Furthermore, when both kinds of complements are available, speakers often perceive a contrast in factivity between them: e.g., (2) with the indicative complement tends to imply that Anya did in fact smoke, whereas (2) with the subjunctive clause never has such an inference. These data give rise to two questions:

1) How are polarity subjunctives licensed? What verbs can they occur with and why?
2) Why do we see a factivity alternation when both kinds of complements are possible?

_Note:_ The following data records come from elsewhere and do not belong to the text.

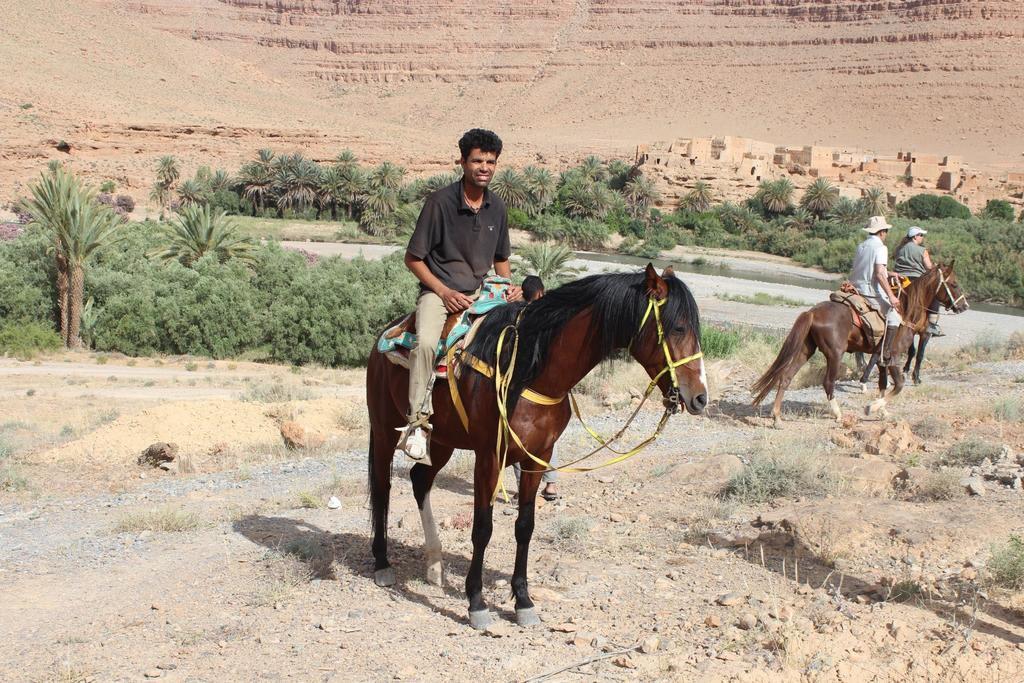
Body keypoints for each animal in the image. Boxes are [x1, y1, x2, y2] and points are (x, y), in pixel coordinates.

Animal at [364, 266, 708, 630]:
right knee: (383, 488)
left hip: (444, 440)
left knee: (420, 481)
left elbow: (524, 527)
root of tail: (387, 333)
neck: (529, 369)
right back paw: (383, 563)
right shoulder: (489, 457)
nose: (701, 397)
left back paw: (434, 565)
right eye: (678, 327)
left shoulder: (537, 457)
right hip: (384, 431)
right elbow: (483, 529)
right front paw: (477, 602)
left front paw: (523, 601)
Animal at [749, 264, 962, 423]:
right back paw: (838, 414)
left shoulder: (881, 359)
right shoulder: (893, 357)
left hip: (805, 350)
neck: (906, 311)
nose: (964, 305)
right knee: (827, 382)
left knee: (786, 376)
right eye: (954, 284)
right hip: (835, 354)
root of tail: (813, 312)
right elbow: (899, 385)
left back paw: (777, 416)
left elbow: (883, 384)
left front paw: (882, 411)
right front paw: (871, 408)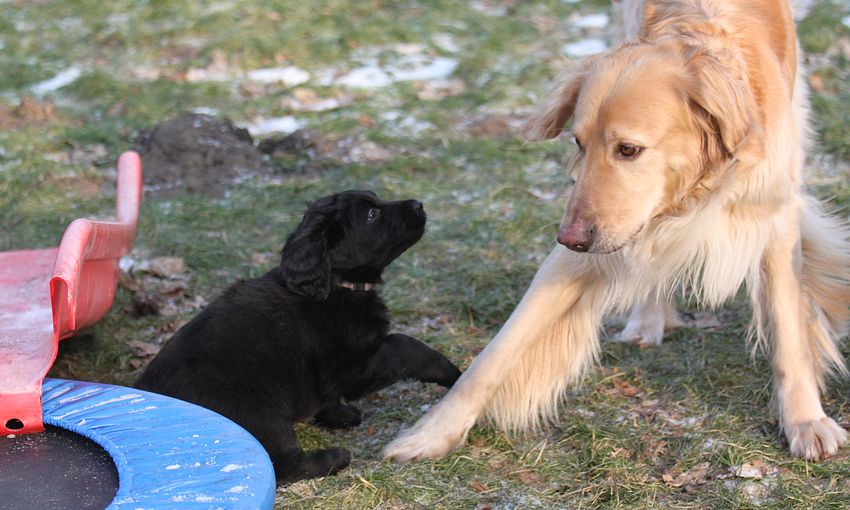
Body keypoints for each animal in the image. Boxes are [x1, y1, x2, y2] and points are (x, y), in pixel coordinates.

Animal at [136, 190, 461, 483]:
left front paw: (340, 416)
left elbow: (328, 397)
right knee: (283, 465)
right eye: (372, 214)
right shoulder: (355, 366)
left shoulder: (328, 376)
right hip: (260, 410)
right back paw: (333, 458)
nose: (419, 204)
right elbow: (404, 344)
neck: (336, 284)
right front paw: (451, 372)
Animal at [383, 0, 850, 462]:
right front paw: (432, 432)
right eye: (578, 143)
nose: (569, 237)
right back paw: (647, 319)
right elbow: (497, 352)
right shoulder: (585, 247)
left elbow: (789, 334)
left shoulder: (775, 223)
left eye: (628, 149)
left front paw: (806, 420)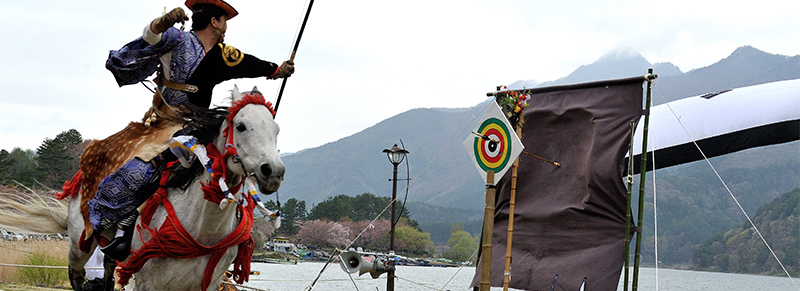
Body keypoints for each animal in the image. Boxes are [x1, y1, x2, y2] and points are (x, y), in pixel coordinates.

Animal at [0, 85, 284, 290]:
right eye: (241, 126)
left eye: (276, 130)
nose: (273, 171)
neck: (203, 227)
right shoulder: (148, 281)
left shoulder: (208, 283)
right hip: (79, 241)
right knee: (77, 274)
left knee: (107, 270)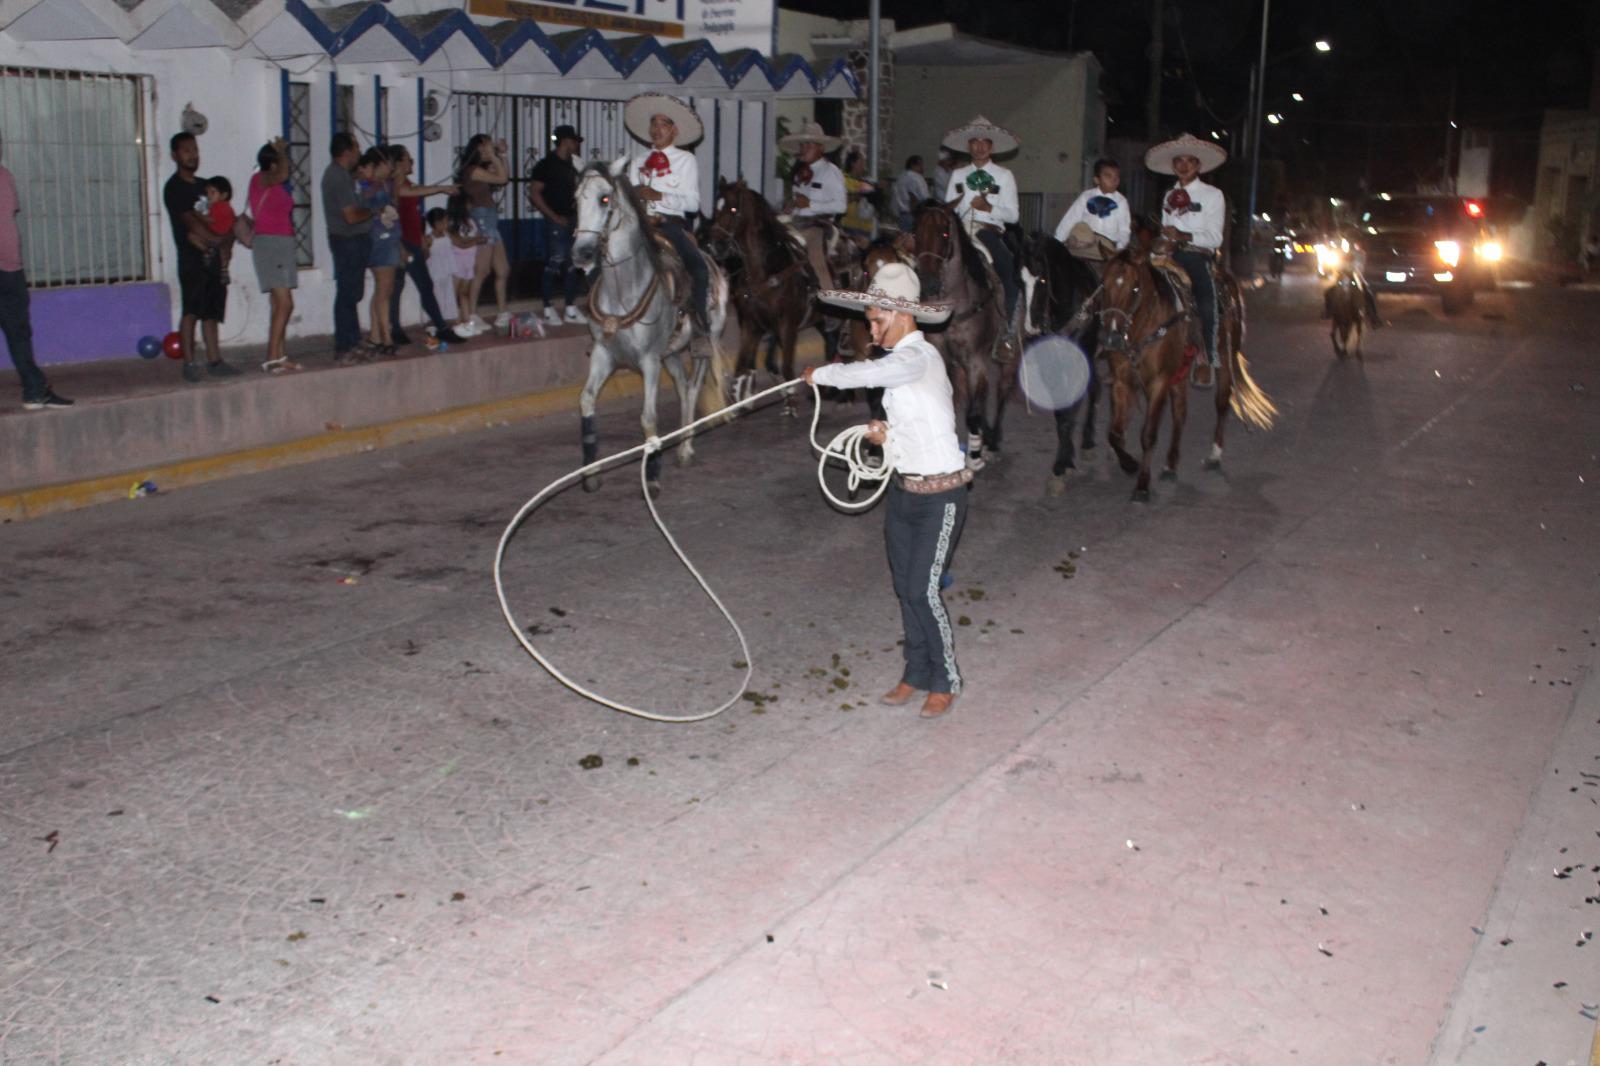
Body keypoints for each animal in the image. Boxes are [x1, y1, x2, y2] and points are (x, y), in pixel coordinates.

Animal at [569, 164, 732, 496]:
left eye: (605, 199)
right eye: (576, 200)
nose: (582, 253)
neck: (623, 290)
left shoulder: (649, 360)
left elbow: (648, 418)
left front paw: (653, 475)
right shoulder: (604, 355)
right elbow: (587, 400)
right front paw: (590, 472)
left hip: (703, 343)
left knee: (692, 388)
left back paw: (685, 449)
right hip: (670, 353)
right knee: (682, 386)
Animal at [707, 176, 819, 408]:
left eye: (733, 209)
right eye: (715, 208)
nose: (715, 246)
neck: (767, 271)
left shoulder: (788, 323)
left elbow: (787, 368)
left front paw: (790, 401)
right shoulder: (752, 323)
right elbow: (742, 365)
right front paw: (741, 392)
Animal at [915, 201, 1011, 467]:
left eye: (944, 234)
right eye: (916, 235)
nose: (928, 284)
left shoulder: (975, 361)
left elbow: (973, 413)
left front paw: (975, 456)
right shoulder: (947, 359)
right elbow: (953, 402)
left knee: (1001, 391)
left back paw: (992, 442)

Here is how I will try to address these questions:

  • I propose that clauses can be existential quantifiers, and take scope (including exceptional scope). Subjunctive clauses are weak NPIs which have to be licensed in Strawson Entailment-Reversing environments. As other weak NPIs in Russian, they are not acceptable in non-monotone environments.
  • In my previous work I argued for two distinct meanings for čto-clauses: they can either denote predicates of individuals with propositional content (Kratzer 2006, Moutlon 2015, Elliott 2017, a.o.), or predicates of exemplifying situations. I show that polarity subjunctives in Russian occur only with verbs that can take CPs that denote predicates of exemplifying situations. I argue that this restriction arises because the semantics of CPs that denote predicates of contentful individuals makes the environment non-monotone and thus prevents subjunctive from being licensed.
  • As for the factivity alternation, I argue that while sentences with subjunctive complements never have factive inferences, sentences with indicative clauses can also receive non-factive readings under certain circumstances. On my account, factive inferences are not presuppositions, but are entailments that arise when indicative clauses that are predicates of exemplifying situations take wide scope. The fact that subjunctives cannot take wide scope prevents them from getting factive inferences.